Now two things baffle me here. First, that the Board thought it was on solid ground dismissing Waho. In the High Court, Justice Clark found “no objectively supportable factual foundation for asserting Mr. Waho brought the Trust into disrepute”. In writing to the responsible ministers, he was acting consistently with his contractual and “fiduciary duties” (i.e. his duties as a trustee). And second, that the actual Rākai allegations “were not referred to the SFO for investigation,” to quote Justice Clark again. Instead, the SFO went in investigating unrelated and ancillary matters. It’s worth asking the question again: conspiracy or cock-up?
I’m still leaning towards cock-up. In public, Parata and Sharples were taking a moderate line on the Trust Board and TPO’s actions, trying to convince the movement’s leaders and its critics to step back from the edge. But in private there were very serious concerns. Both ministers were pushing for the Ministry of Education to renegotiate its procurement agreement with the Trust Board. And in a brutal investigation in 2015, Internal Affairs found “gross mismanagement” in how TPO managed its credit cards, its financial systems, its loan system, and its koha policy. According to the investigators’ report, some TPO activities weren’t advancing an exclusively charitable purpose. The tax department put the subsidiary on its watchlist.
In hindsight, Waho’s interview with Native Affairs and his decision to take his dismissal to the High Court were the turning points for the Trust Board. The Ministry of Education was closely monitoring its contract with the Board.
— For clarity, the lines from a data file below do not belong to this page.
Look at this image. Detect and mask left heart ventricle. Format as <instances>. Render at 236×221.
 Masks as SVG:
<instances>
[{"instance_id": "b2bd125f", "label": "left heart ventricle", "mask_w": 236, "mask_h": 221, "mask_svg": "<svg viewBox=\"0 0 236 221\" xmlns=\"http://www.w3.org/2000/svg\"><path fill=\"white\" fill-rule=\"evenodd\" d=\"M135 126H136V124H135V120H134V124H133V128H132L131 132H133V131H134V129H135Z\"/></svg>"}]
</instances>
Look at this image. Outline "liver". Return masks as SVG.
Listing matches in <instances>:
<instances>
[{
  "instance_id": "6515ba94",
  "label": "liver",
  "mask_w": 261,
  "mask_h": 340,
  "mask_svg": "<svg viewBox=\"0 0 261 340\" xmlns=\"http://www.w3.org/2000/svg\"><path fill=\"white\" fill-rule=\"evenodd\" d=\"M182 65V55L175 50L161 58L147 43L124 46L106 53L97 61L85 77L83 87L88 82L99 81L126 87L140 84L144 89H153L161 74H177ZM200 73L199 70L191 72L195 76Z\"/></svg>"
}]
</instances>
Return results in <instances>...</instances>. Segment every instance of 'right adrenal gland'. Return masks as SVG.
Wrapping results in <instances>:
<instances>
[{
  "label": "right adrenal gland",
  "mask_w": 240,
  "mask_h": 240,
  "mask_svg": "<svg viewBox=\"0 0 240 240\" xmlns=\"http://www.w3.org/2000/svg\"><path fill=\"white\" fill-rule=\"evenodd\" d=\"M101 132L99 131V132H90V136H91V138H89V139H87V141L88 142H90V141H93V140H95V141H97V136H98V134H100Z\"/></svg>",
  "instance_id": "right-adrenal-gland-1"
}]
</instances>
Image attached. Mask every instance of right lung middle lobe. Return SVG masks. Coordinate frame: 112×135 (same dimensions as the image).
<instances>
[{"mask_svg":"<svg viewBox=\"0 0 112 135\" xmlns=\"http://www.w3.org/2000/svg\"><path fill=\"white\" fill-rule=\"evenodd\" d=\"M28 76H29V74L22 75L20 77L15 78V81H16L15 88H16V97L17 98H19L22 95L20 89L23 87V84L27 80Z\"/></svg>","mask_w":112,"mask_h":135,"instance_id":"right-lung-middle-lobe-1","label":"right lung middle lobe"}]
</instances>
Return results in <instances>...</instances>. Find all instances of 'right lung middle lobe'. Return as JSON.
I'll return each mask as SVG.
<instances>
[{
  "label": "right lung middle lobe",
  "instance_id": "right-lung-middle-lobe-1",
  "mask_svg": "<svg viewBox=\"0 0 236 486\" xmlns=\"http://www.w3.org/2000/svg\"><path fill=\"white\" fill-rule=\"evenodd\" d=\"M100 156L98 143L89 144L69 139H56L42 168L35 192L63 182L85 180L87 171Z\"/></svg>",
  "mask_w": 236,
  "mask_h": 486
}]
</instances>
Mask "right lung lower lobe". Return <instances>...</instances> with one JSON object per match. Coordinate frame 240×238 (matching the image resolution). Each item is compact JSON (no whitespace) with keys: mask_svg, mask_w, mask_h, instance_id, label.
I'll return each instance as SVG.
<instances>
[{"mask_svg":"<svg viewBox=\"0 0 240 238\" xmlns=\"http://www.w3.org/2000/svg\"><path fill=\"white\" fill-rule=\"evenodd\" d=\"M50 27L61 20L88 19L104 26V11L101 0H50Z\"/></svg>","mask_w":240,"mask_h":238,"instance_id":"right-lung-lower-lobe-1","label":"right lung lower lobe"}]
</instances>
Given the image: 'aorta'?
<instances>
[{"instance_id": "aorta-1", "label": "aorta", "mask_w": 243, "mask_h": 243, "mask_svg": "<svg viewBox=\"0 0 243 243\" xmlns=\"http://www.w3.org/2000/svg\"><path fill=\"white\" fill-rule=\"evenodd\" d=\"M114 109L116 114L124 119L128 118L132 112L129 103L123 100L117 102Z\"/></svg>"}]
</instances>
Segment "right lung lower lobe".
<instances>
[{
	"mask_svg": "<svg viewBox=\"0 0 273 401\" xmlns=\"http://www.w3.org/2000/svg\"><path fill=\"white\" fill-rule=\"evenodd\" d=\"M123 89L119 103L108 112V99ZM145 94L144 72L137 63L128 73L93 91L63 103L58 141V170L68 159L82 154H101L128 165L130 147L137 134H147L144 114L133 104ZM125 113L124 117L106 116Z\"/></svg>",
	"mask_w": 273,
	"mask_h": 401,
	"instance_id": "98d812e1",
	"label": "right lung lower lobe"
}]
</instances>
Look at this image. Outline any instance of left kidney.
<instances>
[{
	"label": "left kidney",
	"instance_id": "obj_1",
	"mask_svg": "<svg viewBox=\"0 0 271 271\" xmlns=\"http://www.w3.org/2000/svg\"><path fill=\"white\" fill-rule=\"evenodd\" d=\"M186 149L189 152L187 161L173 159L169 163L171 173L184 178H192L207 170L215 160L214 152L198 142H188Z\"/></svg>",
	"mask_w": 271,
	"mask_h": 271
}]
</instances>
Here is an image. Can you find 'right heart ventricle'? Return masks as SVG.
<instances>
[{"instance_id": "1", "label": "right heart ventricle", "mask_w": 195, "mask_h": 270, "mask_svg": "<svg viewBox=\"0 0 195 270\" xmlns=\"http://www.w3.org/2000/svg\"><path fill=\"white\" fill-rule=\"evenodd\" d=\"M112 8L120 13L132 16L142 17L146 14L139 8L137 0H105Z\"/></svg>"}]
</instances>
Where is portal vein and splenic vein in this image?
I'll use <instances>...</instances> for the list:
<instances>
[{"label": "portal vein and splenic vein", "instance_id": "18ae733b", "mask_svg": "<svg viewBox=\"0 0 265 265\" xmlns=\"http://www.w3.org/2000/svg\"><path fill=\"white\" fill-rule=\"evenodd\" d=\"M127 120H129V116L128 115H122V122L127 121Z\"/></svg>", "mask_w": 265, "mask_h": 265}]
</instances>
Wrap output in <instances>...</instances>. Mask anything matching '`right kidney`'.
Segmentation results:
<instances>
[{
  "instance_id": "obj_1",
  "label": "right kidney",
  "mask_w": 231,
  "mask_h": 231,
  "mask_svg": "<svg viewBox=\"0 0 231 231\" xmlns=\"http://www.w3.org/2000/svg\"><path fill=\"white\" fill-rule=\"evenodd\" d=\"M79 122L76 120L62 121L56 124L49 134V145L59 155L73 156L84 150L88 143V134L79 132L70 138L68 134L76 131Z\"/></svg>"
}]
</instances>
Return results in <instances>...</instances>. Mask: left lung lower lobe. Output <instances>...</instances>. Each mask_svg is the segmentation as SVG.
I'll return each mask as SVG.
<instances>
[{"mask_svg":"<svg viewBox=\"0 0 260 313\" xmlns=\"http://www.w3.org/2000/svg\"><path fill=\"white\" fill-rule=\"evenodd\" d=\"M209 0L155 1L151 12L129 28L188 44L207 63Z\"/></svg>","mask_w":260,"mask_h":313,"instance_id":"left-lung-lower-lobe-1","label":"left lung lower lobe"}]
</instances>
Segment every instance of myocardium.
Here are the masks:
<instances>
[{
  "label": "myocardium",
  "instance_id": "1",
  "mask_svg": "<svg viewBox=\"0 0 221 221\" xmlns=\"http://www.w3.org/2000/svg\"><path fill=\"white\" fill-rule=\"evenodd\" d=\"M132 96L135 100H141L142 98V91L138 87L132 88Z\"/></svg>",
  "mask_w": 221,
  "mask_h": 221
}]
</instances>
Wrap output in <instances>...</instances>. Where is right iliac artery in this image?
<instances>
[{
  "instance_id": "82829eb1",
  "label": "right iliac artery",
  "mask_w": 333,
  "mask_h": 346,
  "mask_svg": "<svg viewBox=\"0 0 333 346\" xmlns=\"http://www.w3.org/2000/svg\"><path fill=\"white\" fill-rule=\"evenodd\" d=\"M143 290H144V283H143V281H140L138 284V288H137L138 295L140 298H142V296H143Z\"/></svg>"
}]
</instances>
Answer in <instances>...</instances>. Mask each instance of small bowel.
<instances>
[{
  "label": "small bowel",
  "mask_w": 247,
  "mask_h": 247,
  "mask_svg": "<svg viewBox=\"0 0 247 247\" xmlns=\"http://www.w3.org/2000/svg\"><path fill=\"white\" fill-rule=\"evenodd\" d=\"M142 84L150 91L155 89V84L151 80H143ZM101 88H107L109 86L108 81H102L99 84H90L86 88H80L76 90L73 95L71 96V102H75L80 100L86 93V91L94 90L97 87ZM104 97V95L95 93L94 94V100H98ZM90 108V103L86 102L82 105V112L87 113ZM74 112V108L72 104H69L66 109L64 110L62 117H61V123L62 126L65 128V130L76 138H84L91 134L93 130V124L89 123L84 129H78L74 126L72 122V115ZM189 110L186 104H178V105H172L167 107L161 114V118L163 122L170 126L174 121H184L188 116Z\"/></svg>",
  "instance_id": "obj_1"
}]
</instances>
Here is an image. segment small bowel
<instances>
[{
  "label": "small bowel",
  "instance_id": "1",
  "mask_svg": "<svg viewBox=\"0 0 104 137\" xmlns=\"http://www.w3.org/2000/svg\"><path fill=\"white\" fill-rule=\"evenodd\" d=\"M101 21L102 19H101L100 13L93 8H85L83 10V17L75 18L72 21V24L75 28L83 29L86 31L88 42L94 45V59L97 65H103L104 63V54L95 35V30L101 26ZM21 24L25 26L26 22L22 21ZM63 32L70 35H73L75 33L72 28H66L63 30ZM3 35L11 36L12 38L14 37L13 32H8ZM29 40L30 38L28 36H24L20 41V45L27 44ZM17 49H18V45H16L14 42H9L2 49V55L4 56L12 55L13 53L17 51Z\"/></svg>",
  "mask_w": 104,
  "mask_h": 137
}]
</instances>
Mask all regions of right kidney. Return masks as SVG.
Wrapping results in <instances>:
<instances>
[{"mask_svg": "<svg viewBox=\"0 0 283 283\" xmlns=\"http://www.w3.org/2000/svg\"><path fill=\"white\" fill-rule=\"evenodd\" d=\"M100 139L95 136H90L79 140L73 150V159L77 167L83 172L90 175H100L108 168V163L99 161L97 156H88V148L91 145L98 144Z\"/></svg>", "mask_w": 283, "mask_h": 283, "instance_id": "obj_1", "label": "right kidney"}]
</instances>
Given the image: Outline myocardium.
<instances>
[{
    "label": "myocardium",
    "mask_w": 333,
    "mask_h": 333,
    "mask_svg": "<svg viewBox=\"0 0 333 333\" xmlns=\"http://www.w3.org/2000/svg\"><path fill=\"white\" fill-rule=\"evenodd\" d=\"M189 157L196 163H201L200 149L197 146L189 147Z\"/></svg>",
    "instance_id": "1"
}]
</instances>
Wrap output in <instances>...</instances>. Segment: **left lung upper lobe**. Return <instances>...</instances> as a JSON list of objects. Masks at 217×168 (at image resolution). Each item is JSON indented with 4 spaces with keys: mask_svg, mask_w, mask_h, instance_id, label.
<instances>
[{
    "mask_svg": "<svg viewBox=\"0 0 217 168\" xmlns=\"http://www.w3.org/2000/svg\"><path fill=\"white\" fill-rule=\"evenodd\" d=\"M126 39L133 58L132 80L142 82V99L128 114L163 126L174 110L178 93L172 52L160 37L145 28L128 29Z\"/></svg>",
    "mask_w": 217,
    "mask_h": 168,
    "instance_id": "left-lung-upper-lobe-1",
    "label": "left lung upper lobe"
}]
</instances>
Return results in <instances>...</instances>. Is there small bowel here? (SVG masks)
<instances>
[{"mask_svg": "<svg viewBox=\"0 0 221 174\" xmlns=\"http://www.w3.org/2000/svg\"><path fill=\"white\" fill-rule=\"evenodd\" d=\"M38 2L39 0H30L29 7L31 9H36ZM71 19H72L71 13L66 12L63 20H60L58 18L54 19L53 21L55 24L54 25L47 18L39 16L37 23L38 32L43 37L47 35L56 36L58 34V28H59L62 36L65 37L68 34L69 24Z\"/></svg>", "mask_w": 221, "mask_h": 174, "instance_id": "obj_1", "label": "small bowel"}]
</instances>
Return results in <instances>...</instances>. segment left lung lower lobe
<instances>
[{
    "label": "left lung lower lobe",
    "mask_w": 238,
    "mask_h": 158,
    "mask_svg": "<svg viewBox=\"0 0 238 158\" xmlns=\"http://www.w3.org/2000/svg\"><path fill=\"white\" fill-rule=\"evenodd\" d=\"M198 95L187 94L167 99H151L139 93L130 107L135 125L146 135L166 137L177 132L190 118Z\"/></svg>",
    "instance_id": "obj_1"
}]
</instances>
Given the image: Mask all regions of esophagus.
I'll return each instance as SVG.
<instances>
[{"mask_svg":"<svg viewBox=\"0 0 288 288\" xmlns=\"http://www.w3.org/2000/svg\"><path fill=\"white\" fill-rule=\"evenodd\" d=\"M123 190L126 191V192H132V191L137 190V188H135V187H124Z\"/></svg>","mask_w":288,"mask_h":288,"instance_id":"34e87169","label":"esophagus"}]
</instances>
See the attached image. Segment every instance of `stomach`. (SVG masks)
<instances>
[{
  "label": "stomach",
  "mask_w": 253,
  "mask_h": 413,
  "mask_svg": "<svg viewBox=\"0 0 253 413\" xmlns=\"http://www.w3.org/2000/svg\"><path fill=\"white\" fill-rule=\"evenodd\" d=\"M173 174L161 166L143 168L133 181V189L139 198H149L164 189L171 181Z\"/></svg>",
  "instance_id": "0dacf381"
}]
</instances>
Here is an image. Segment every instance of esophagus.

Internal Affairs were on TPO’s back, issuing it with a formal warning. And worse, so too was the Inland Revenue Department. The Board’s position was entirely untenable, and in Waho’s High Court hearing in 2016 it came out that all of his former colleagues were planning to step down.
Finally.
That decision – and the decision made at the National Hui in 2014 to amend the Trust Deed, removing clauses like life membership on the Board – were crucial to prove to the government that the National Trust was in a fit state to govern and administer the movement again. The Coalition Government took a close look, examining the new Deed and systems, and agreed that coming to the rescue with a $32m funding boost that will lift the Nannies and kaiako off the minimum wage, improve the movement’s building stock, and upgrade IT systems. Were the old Board and systems in place it’s almost certain the government would not have come forward with any extra money.
But what about the body count it took to get to this point? Not only did the entire Trust Board go, but they took Mihi Forbes and almost the entire Native Affairs team with them. Toni Waho paid a terrible price. It’s an infuriating lesson in how some Māori institutions and the Māori elite who run them work. They protect their own, lawyering up in 2013 and 2014 and spending $1.2m and $1.5m respectively on legal fees. They use informal channels in an attempt to silence journalists and they run one line in public – “all above board, nothing to see here” – while taking a different view in private. They negotiate a softball external review with the responsible minister (the EY review) that prevents the investigators from looking at the actual claims of wrongdoing. They tell people that they “hate” their critics.
I’m not exactly a kōhanga expert, but this is one thing I do know as a kōhanga alumnus: if the Nannies from my kōhanga were in charge, none of this would’ve ever happened.